• [PROBLEM STATEMENT] List every book that the article on Laurence Tancredi below names as written or coauthored by him.

• [EXCERPTED TEXT]
= Laurence Tancredi =

American psychiatrist and lawyer

Laurence Tancredi is an American psychiatrist and lawyer. He is currently a Clinical Professor of Psychiatry at New York University School of Medicine. He was formerly the Kraft Eidman Professor of Medicine and the Law at the University of Texas Health Science Center at Houston. A graduate of the University of Pennsylvania School of Medicine, the Yale Law School, and psychiatric fellowship at Yale Medical School, Tancredi is the author or coauthor of numerous articles and several books on topics of law, ethics and psychiatry, including Dangerous Diagnostics: The Social Power of Biological Information (with D. Nelkin, University of Chicago Press, 1994) and When Law and Medicine Meet: A Cultural View (with L. Ross, Springer, 2007). His most recent book is Hardwired Behavior: What Neuroscience Reveals about Morality (Cambridge University Press, 2010).

Early in his career, Tancredi was involved in the development of a no-fault medical injury compensation system. Based on a review of appellate cases in Florida involving several surgical specialties, he demonstrated that adverse avoidable events could be identified, which could serve as the basis for compensation and quality assurance. The initial article incorporating this listing of events into a no-fault system was coauthored by Tancredi and Professor Clark Havighurst of the Duke University School of Law. This concept of no-fault was based on the theoretical thinking of Judge Guido Calabresi of the U.S. Court of Appeals (Second Circuit), who elaborated on this in his book The Cost of Accidents (Yale University Press, 1970).

• [EXTRACTED MATERIAL]

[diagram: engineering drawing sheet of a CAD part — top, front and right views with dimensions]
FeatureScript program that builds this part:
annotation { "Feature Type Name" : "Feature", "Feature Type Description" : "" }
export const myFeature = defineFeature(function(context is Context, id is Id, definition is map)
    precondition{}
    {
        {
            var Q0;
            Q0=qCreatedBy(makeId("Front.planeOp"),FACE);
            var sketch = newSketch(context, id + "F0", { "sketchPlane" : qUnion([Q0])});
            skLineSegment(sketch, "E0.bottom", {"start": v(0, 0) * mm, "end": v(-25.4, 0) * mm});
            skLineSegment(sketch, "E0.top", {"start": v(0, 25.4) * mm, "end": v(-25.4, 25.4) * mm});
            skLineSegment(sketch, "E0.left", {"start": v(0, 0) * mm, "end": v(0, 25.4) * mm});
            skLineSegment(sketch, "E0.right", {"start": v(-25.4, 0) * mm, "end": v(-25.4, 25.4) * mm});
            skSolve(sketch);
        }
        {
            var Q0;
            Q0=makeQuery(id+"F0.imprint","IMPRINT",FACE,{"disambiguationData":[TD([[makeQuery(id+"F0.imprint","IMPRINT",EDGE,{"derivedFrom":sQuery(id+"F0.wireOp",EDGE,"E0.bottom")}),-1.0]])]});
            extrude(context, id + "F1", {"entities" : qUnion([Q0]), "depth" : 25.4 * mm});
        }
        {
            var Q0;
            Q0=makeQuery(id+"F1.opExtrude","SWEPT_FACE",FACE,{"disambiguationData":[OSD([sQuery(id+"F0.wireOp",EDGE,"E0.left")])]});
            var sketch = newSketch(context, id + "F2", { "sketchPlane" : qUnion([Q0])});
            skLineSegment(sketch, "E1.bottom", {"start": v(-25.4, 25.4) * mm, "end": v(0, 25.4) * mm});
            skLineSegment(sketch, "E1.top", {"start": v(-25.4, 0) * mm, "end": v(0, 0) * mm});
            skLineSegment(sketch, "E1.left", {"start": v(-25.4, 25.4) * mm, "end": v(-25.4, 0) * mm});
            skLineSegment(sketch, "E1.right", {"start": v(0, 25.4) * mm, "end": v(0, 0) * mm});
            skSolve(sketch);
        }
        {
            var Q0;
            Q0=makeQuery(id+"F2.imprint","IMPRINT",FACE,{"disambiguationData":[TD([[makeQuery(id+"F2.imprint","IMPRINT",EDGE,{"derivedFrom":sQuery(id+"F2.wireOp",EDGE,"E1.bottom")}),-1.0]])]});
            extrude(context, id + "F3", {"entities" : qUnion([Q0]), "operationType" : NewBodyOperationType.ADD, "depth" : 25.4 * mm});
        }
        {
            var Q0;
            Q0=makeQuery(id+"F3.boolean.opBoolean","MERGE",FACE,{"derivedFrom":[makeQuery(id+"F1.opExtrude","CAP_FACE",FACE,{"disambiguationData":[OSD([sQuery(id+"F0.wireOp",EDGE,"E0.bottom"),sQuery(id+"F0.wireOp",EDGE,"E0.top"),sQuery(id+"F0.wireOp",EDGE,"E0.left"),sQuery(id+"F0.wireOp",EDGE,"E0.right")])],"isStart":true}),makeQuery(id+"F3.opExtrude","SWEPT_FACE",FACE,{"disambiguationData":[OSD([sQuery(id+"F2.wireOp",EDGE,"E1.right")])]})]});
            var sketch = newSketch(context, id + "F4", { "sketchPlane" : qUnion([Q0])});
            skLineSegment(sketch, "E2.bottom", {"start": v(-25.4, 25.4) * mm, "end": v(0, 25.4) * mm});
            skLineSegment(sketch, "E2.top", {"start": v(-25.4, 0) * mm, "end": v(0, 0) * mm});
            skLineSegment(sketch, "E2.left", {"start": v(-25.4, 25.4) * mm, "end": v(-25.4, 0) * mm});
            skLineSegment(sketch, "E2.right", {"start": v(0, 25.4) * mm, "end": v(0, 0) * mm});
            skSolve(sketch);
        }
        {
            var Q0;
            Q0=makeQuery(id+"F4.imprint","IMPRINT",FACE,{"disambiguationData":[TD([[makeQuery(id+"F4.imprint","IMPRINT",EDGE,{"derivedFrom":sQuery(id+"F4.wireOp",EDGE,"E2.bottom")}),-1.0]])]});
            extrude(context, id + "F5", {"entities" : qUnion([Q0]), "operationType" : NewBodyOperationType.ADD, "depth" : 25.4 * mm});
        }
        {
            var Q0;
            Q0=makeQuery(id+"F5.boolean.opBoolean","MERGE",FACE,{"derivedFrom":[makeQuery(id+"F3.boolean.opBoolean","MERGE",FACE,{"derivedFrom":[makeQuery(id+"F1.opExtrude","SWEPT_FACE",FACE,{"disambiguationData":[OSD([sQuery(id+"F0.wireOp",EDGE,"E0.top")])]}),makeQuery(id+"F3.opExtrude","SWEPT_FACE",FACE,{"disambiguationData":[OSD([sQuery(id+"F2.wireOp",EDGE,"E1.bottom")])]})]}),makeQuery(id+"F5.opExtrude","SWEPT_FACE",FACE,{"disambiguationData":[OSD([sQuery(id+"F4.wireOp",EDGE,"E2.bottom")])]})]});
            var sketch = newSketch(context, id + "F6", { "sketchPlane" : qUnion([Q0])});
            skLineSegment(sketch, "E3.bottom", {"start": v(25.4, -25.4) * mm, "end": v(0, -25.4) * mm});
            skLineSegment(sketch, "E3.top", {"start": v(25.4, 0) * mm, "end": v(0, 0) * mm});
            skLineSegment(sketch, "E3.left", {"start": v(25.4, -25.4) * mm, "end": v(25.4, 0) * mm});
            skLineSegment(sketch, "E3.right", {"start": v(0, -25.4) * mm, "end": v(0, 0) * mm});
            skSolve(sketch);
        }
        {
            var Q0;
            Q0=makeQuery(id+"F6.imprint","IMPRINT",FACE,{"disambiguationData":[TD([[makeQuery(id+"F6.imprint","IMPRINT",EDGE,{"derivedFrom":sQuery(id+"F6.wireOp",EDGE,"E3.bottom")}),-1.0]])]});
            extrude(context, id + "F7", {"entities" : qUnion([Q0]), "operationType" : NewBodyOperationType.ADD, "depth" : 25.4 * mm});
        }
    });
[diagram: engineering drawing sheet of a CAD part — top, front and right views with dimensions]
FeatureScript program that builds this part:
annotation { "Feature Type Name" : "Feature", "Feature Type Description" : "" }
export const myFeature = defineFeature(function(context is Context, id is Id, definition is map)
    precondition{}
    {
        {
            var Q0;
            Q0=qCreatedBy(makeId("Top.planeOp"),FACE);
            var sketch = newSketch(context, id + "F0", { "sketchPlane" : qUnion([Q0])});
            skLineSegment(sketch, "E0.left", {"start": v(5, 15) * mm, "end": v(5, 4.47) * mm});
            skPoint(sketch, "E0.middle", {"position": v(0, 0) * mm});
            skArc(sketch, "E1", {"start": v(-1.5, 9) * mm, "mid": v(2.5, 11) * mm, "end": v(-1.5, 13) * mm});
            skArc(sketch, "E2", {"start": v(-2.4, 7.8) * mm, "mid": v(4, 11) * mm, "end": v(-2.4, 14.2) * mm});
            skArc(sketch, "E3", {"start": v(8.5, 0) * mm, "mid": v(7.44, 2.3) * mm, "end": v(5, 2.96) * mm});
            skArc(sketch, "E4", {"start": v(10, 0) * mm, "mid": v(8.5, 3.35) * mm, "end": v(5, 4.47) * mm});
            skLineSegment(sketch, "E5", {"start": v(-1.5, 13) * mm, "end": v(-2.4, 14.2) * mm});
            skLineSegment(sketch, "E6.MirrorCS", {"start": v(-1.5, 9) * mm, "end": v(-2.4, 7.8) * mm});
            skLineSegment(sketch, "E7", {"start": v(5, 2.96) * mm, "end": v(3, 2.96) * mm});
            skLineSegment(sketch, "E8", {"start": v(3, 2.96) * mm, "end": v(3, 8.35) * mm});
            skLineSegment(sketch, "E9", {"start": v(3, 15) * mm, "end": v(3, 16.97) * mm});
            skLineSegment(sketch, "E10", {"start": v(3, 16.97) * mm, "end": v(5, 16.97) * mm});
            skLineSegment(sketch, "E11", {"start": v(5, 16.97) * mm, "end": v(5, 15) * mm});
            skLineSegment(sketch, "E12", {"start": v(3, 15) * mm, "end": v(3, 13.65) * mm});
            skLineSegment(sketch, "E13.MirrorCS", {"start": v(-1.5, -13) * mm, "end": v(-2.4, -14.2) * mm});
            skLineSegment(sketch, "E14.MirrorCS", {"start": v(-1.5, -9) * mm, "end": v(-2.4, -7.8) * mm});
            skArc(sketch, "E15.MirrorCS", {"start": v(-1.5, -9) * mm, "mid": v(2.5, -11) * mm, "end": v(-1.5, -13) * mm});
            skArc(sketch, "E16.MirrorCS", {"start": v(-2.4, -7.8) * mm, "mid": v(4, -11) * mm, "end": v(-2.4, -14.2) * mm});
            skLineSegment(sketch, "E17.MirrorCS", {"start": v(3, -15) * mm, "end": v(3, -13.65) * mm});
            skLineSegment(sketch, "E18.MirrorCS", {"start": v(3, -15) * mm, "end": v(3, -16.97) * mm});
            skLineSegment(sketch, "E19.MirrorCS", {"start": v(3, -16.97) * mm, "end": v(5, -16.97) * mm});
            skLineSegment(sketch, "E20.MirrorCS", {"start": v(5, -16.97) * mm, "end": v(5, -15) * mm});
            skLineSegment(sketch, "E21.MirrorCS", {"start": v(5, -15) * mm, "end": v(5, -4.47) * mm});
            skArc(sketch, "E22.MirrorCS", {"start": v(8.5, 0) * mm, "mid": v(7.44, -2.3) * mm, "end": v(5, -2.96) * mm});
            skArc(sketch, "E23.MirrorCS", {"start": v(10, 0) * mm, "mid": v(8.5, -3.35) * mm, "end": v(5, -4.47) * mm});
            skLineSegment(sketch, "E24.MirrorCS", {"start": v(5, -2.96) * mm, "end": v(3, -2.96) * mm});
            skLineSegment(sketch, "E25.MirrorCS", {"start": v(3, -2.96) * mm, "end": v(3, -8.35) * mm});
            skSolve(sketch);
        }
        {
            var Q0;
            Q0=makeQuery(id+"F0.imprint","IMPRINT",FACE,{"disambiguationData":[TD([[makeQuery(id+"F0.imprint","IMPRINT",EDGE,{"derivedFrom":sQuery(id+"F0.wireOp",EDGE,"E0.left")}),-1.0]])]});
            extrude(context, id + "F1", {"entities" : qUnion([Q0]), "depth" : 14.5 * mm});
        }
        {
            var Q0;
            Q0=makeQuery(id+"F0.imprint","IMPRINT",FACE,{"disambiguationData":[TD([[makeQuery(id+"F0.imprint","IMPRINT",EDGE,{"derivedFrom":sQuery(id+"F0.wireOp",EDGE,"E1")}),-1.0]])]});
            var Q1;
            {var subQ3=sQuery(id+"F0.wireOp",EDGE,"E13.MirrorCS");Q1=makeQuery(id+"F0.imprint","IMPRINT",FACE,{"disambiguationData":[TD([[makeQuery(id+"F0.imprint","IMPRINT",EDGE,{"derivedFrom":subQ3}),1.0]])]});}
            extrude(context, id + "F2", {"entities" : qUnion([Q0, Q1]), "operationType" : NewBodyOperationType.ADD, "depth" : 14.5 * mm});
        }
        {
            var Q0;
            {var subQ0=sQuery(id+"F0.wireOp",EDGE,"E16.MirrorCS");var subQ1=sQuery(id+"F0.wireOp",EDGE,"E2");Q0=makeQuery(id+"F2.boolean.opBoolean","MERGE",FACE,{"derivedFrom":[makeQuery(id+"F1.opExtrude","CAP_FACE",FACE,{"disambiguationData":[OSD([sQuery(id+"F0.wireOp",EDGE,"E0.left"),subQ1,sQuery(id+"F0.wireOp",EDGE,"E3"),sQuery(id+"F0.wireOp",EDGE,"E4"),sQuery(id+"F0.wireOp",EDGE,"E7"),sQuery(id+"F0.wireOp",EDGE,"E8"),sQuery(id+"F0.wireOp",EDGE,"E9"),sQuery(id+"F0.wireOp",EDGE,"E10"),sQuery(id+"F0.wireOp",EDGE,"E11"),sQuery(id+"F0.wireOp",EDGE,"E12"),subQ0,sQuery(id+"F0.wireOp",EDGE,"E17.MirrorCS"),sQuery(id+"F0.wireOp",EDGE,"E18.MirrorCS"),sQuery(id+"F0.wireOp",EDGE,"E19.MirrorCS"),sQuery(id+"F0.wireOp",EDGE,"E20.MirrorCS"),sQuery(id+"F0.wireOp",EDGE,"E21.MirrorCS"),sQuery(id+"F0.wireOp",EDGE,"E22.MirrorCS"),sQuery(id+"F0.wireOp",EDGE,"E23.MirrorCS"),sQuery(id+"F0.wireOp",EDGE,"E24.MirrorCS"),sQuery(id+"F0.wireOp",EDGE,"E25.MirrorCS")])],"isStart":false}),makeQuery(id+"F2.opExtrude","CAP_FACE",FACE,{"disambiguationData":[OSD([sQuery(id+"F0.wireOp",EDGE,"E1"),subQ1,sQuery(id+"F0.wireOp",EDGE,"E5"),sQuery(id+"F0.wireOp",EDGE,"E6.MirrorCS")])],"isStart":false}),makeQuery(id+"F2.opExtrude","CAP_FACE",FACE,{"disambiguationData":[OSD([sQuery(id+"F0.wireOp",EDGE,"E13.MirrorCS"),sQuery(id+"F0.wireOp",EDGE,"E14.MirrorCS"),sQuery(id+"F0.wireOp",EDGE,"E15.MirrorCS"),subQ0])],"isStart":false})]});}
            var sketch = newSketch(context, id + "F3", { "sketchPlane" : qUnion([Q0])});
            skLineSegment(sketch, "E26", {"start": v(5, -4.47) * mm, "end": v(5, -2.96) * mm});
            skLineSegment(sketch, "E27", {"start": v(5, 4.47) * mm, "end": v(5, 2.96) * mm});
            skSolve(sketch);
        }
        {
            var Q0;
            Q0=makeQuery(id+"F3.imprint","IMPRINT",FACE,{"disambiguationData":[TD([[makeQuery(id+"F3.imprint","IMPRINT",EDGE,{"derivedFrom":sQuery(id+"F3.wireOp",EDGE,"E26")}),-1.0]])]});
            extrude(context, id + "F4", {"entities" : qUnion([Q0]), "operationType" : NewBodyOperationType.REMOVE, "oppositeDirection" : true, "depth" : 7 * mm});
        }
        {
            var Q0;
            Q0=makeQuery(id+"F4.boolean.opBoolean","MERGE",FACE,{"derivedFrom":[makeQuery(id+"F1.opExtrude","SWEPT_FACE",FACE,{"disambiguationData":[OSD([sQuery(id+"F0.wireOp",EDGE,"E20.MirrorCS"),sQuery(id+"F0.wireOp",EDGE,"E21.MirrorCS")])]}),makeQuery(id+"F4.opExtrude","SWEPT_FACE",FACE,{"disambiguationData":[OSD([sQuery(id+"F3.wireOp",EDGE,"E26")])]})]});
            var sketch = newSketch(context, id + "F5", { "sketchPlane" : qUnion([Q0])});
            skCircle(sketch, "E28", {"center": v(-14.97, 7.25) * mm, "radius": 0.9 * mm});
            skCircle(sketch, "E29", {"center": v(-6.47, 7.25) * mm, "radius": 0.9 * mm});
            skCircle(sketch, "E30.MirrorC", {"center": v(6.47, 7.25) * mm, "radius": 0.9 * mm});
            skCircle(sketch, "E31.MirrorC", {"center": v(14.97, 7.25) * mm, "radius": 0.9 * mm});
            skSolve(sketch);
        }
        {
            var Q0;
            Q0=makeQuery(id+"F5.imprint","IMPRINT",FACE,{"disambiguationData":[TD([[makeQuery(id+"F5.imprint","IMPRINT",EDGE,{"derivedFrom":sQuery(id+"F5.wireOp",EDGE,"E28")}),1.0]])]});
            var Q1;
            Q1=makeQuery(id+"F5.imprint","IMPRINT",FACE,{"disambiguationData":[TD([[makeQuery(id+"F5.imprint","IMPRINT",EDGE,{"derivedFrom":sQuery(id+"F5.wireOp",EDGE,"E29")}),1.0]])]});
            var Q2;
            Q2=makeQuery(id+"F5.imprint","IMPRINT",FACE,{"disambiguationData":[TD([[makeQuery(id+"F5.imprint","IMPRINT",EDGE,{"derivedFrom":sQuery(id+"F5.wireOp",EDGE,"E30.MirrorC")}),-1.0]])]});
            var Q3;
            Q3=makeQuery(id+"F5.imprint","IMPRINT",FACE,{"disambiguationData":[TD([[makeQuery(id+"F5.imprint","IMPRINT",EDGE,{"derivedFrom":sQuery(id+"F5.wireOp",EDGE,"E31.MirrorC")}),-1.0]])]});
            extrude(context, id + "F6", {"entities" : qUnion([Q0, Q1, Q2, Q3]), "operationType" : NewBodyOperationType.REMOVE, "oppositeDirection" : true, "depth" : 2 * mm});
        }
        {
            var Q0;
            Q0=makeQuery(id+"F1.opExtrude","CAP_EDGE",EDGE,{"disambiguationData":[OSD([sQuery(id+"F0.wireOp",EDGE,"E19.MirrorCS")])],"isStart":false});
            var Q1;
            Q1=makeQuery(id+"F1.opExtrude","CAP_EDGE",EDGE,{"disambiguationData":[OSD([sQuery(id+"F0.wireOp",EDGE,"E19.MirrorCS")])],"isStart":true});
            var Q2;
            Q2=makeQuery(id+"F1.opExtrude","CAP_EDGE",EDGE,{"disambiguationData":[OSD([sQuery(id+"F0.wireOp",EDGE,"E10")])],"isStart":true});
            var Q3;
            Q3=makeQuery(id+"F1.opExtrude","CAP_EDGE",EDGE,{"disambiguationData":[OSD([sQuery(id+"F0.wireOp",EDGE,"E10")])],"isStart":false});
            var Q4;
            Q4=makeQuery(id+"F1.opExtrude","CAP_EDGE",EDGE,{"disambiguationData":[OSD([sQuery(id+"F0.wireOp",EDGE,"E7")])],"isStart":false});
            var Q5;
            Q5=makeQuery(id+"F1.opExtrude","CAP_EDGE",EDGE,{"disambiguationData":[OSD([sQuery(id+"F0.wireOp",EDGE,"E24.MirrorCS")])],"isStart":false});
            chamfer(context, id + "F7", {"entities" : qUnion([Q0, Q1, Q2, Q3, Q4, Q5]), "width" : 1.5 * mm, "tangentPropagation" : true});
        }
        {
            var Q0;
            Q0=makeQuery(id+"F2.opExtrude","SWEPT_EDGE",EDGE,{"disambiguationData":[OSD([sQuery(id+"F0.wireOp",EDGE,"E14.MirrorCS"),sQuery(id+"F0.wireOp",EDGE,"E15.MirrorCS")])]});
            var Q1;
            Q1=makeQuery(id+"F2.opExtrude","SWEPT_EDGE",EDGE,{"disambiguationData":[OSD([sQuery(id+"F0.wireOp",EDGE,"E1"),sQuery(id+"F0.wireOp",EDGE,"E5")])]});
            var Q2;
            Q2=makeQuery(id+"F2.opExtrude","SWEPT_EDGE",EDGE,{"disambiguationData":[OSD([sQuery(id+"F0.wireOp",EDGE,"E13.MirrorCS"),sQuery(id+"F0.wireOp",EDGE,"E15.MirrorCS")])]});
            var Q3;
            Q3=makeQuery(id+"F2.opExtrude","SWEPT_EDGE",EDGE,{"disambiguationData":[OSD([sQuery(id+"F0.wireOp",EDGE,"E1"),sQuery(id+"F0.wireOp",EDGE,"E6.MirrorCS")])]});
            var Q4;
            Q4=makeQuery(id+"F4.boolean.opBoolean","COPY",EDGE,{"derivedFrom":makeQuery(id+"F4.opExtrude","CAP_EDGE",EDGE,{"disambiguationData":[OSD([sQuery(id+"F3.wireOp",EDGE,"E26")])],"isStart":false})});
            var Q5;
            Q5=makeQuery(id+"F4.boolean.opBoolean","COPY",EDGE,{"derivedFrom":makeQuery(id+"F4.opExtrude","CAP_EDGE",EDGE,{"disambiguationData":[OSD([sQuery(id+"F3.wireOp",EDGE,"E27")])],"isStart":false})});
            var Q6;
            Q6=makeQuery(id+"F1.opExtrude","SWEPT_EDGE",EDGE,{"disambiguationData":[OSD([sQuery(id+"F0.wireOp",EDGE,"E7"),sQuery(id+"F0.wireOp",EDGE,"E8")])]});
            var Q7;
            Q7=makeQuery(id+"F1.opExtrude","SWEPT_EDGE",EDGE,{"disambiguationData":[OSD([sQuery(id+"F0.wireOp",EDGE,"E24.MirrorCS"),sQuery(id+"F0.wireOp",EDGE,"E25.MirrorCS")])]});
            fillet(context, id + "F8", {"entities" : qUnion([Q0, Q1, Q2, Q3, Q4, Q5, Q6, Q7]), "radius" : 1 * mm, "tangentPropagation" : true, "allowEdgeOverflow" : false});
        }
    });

• [WRITTEN SOLUTION]
- Dangerous Diagnostics: The Social Power of Biological Information
- When Law and Medicine Meet: A Cultural View
- Hardwired Behavior: What Neuroscience Reveals about Morality